Global Convergence, Planetary Habitability, and Structural Transformation
About this Session
Time
Wed. 15.04. 17:05
Room
Room 3
Speaker
This paper investigates the relationship between global inequality, structural economic change, and planetary boundaries, offering both a historical analysis and a forward-looking vision of inclusive sustainability.
We construct a novel global dataset covering 1970–2025 that integrates population, economic, and environmental indicators—including income and wealth distributions, input–output matrices, productivity, and greenhouse gas emissions—across 57 countries and regions and eight production sectors. Using an environmentally extended multi-regional input–output framework, we analyze the historical drivers of emissions and assess the feasibility of global income convergence within ecological limits.
Our decomposition shows that structural change has played a limited role in reducing emissions over the past decades, with most reductions driven by technological improvements. Specifically, changes in sectoral composition lowered global emissions by only –2.4% between 2000 and 2022, compared to –26.8% from reductions in emission intensities. At the same time, emissions increased by +56% due to rising per capita consumption. These findings align with evidence on the slow pace of structural transformation (Hickel et al., 2022) and challenge the assumption that a more equal and sustainable future can be achieved through growth and market-driven reallocation alone (Aghion et al., 2025).

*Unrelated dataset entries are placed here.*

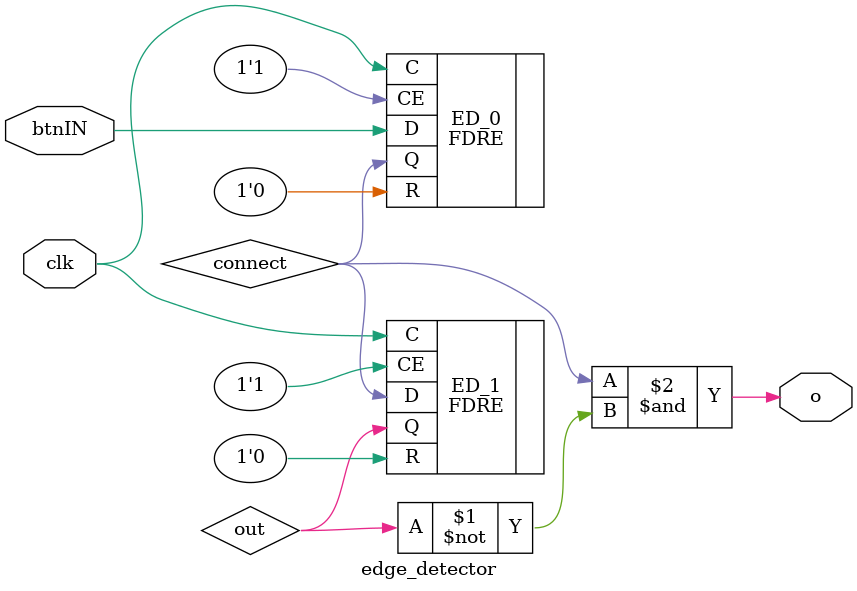
<source format=v>
`timescale 1ns / 1ps


module edge_detector(
    input btnIN,
    input clk,
    output o
    );
    
    //declare intermediary wires to make boolean logic 
    wire connect;
    wire out;
    
    FDRE #(.INIT(1'b0) ) ED_0 (.C(clk), .R(1'b0), .CE(1'b1), .D(btnIN), .Q(connect));
    FDRE #(.INIT(1'b0) ) ED_1 (.C(clk), .R(1'b0), .CE(1'b1), .D(connect), .Q(out));

    //assign final output by performing logic on connect & out
    assign o = connect&(~out);
    
endmodule

</source>
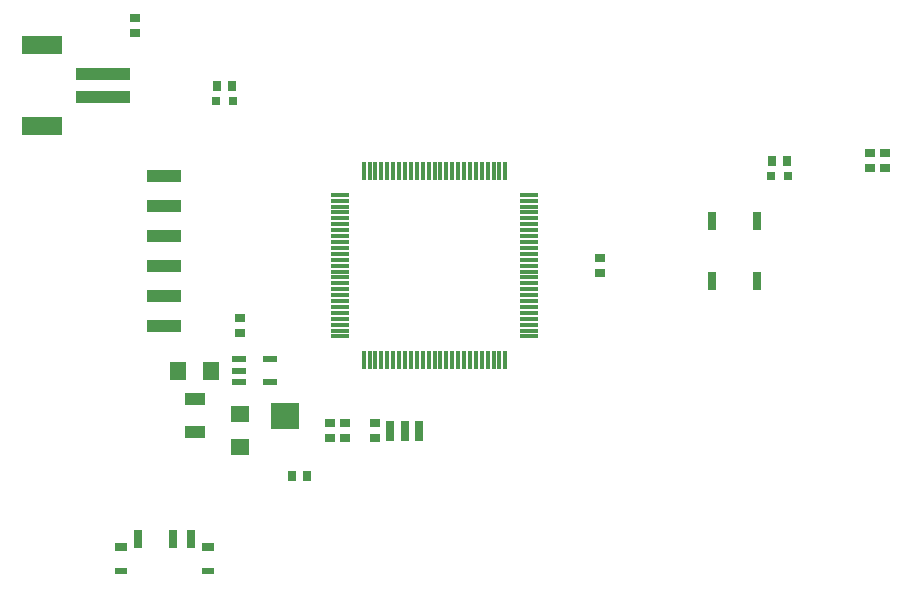
<source format=gbr>
G04 EAGLE Gerber RS-274X export*
G75*
%MOMM*%
%FSLAX34Y34*%
%LPD*%
%INSolderpaste Top*%
%IPPOS*%
%AMOC8*
5,1,8,0,0,1.08239X$1,22.5*%
G01*
%ADD10R,1.500000X0.300000*%
%ADD11R,0.300000X1.500000*%
%ADD12R,0.700000X1.700000*%
%ADD13R,0.700000X0.900000*%
%ADD14R,0.900000X0.700000*%
%ADD15R,0.762000X1.524000*%
%ADD16R,0.800000X0.800000*%
%ADD17R,4.600000X1.000000*%
%ADD18R,3.400000X1.600000*%
%ADD19R,1.800000X1.000000*%
%ADD20R,1.200000X0.550000*%
%ADD21R,1.600000X1.400000*%
%ADD22R,1.400000X1.600000*%
%ADD23R,3.000000X1.000000*%
%ADD24R,0.635000X1.270000*%
%ADD25R,2.438400X2.286000*%
%ADD26R,0.700000X1.500000*%
%ADD27R,1.000000X0.600000*%
%ADD28R,1.000000X0.800000*%


D10*
X275600Y326700D03*
X275600Y321700D03*
X275600Y316700D03*
X275600Y311700D03*
X275600Y306700D03*
X275600Y301700D03*
X275600Y296700D03*
X275600Y291700D03*
X275600Y286700D03*
X275600Y281700D03*
X275600Y276700D03*
X275600Y271700D03*
X275600Y266700D03*
X275600Y261700D03*
X275600Y256700D03*
X275600Y251700D03*
X275600Y246700D03*
X275600Y241700D03*
X275600Y236700D03*
X275600Y231700D03*
X275600Y226700D03*
X275600Y221700D03*
X275600Y216700D03*
X275600Y211700D03*
X275600Y206700D03*
D11*
X295600Y186700D03*
X300600Y186700D03*
X305600Y186700D03*
X310600Y186700D03*
X315600Y186700D03*
X320600Y186700D03*
X325600Y186700D03*
X330600Y186700D03*
X335600Y186700D03*
X340600Y186700D03*
X345600Y186700D03*
X350600Y186700D03*
X355600Y186700D03*
X360600Y186700D03*
X365600Y186700D03*
X370600Y186700D03*
X375600Y186700D03*
X380600Y186700D03*
X385600Y186700D03*
X390600Y186700D03*
X395600Y186700D03*
X400600Y186700D03*
X405600Y186700D03*
X410600Y186700D03*
X415600Y186700D03*
D10*
X435600Y206700D03*
X435600Y211700D03*
X435600Y216700D03*
X435600Y221700D03*
X435600Y226700D03*
X435600Y231700D03*
X435600Y236700D03*
X435600Y241700D03*
X435600Y246700D03*
X435600Y251700D03*
X435600Y256700D03*
X435600Y261700D03*
X435600Y266700D03*
X435600Y271700D03*
X435600Y276700D03*
X435600Y281700D03*
X435600Y286700D03*
X435600Y291700D03*
X435600Y296700D03*
X435600Y301700D03*
X435600Y306700D03*
X435600Y311700D03*
X435600Y316700D03*
X435600Y321700D03*
X435600Y326700D03*
D11*
X415600Y346700D03*
X410600Y346700D03*
X405600Y346700D03*
X400600Y346700D03*
X395600Y346700D03*
X390600Y346700D03*
X385600Y346700D03*
X380600Y346700D03*
X375600Y346700D03*
X370600Y346700D03*
X365600Y346700D03*
X360600Y346700D03*
X355600Y346700D03*
X350600Y346700D03*
X345600Y346700D03*
X340600Y346700D03*
X335600Y346700D03*
X330600Y346700D03*
X325600Y346700D03*
X320600Y346700D03*
X315600Y346700D03*
X310600Y346700D03*
X305600Y346700D03*
X300600Y346700D03*
X295600Y346700D03*
D12*
X318200Y127000D03*
X330200Y127000D03*
X342200Y127000D03*
D13*
X247800Y88900D03*
X234800Y88900D03*
D14*
X279400Y133500D03*
X279400Y120500D03*
X266700Y120500D03*
X266700Y133500D03*
D15*
X590550Y254000D03*
X590550Y304800D03*
X628650Y254000D03*
X628650Y304800D03*
D14*
X101600Y476400D03*
X101600Y463400D03*
X304800Y133500D03*
X304800Y120500D03*
X495300Y260200D03*
X495300Y273200D03*
X190500Y222400D03*
X190500Y209400D03*
X723900Y362100D03*
X723900Y349100D03*
X736600Y362100D03*
X736600Y349100D03*
D13*
X654200Y355600D03*
X641200Y355600D03*
D16*
X640200Y342900D03*
X655200Y342900D03*
D13*
X184300Y419100D03*
X171300Y419100D03*
D16*
X170300Y406400D03*
X185300Y406400D03*
D17*
X75100Y409100D03*
X75100Y429100D03*
D18*
X23100Y385100D03*
X23100Y453100D03*
D19*
X152400Y125700D03*
X152400Y153700D03*
D20*
X190199Y187300D03*
X190199Y177800D03*
X190199Y168300D03*
X216201Y168300D03*
X216201Y187300D03*
D21*
X190500Y113000D03*
X190500Y141000D03*
D22*
X138400Y177800D03*
X166400Y177800D03*
D23*
X126200Y266700D03*
X126200Y241300D03*
X126200Y215900D03*
X126200Y292100D03*
X126200Y317500D03*
X126200Y342900D03*
D24*
X224481Y139700D03*
X232719Y139700D03*
D25*
X228600Y139700D03*
D26*
X149500Y35280D03*
X134500Y35280D03*
X104500Y35280D03*
D27*
X163500Y7780D03*
D28*
X163500Y28780D03*
D27*
X90500Y7780D03*
D28*
X90500Y28780D03*
M02*

</source>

In response, we propose alternative scenarios for 2100 that are consistent with both a given temperature target and global income convergence. Adopting a demand-based approach focused on satisfying basic needs (Rao and Min, 2018) we show that a “just” global distribution, characterized by the elimination of between-country inequality and substantial reductions in within-country inequality, is attainable within the global carbon budget. Reaching this outcome requires major redistribution and increased investment in public goods. While it implies some decline in average per capita GDP in today’s high-income countries, only a small share of individuals would experience actual income losses.
Our findings call for rethinking inequality reduction not as a byproduct of economic growth, but as a deliberate global strategy to eradicate poverty while respecting planetary boundaries.